Mansion in Raleigh, North Carolina

The Broughton House was a Colonial Revival-style mansion located in the Anderson Heights Historic District in Raleigh, North Carolina. Previously owned by Robert Bain Broughton and Celeste Gold Broughton, the son and daughter-in-law of North Carolina Governor J. Melville Broughton, the house was sold at an auction by Sotheby's in 2019 and demolished in 2020.

== History ==
In 1936 Irving F. Hall, the president of State Capital Life Insurance Company, and his wife, Olive Hall, purchased ten lots along White Oak Road in the Anderson Heights neighborhood in Raleigh. Construction on the house, situated on the three highest plots of land on the property, finished in 1938. The house was built in the Colonial Revival style. The Halls sold the home to a Raleigh physician in 1950. It was sold again in 1960. In 1965 the house was purchased by Robert Bain Broughton and Celeste Gold Broughton. Broughton was the son of Alice Willson Broughton and J. Melville Broughton, a United States senator and former Governor of North Carolina, and a grandnephew of Needham B. Broughton, a state senator. His wife was the daughter of publisher John D. Gold and author Daisy Hendley Gold and a granddaughter of publisher Pleasant Daniel Gold. The Broughtons later divorced, and Celeste Gold Broughton stayed in the home with their two sons.

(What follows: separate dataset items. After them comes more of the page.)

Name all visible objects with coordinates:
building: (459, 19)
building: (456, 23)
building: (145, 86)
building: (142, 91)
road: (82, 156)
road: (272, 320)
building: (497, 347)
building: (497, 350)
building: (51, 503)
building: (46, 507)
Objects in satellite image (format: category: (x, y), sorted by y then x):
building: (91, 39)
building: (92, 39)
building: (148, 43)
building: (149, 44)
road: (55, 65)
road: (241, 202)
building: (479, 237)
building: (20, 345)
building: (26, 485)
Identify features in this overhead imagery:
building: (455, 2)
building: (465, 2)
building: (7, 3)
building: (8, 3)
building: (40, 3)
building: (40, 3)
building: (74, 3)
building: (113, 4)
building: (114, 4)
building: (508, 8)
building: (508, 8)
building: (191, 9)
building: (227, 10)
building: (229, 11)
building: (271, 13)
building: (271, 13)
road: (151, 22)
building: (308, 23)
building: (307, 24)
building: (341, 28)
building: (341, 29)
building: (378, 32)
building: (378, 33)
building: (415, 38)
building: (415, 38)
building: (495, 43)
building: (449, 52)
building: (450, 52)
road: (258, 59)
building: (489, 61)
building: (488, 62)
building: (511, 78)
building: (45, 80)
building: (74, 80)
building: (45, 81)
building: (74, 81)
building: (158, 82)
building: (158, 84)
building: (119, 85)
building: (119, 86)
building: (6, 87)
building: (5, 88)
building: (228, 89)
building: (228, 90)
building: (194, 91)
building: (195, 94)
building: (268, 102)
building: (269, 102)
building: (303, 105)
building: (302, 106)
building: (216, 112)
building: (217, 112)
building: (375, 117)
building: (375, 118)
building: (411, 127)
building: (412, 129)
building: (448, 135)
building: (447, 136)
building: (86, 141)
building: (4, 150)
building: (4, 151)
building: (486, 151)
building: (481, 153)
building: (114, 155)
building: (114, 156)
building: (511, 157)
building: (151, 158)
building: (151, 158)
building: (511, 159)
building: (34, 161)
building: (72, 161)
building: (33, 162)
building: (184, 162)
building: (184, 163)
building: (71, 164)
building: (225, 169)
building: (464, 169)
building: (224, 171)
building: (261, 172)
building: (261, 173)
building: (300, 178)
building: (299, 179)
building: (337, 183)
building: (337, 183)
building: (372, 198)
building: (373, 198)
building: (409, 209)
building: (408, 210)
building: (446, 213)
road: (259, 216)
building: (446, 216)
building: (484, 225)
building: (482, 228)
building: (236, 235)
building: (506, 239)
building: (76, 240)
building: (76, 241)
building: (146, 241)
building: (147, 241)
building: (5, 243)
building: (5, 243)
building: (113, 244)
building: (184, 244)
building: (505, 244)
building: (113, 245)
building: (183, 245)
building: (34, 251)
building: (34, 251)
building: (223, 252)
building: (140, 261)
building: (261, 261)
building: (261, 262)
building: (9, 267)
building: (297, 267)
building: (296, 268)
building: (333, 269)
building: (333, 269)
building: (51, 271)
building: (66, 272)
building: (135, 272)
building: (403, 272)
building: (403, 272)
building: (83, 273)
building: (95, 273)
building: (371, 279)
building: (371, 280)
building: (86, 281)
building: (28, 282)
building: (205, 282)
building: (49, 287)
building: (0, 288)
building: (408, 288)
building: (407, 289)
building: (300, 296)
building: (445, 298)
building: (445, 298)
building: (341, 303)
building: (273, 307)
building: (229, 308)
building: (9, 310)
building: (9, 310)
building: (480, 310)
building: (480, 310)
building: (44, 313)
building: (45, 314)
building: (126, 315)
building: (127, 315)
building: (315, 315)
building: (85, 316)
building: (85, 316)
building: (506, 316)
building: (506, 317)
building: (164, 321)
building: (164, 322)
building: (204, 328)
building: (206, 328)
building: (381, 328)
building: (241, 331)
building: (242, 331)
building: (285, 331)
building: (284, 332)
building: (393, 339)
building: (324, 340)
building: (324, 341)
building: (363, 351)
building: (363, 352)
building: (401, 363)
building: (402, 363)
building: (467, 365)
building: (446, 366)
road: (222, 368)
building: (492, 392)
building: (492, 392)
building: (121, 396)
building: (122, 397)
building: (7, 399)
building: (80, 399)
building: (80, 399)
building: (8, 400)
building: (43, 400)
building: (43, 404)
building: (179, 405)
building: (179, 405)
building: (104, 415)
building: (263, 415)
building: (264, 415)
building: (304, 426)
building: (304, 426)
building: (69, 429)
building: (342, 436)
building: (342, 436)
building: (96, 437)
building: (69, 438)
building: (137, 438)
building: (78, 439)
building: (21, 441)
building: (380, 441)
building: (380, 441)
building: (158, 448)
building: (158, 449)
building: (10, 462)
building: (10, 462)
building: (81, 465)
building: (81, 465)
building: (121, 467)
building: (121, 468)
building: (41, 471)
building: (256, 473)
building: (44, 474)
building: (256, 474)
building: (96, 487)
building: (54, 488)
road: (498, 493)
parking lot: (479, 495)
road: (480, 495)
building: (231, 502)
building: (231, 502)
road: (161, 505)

In June 2019 a local bankruptcy court approved the sale of the house to pay debts accumulated by Celeste Gold Broughton. It was sold for $2.1 million to Anuj and Vinita Mittal at a Sotheby's auction in October 2019. The Mittal family decided to have the Broughton House demolished to make way for four new homes to be built on the property, each listed between $900,000 and $1.1 million. To preserve some of the historic elements of the house, bidders have been granted permission to purchase structures and interiors from the house.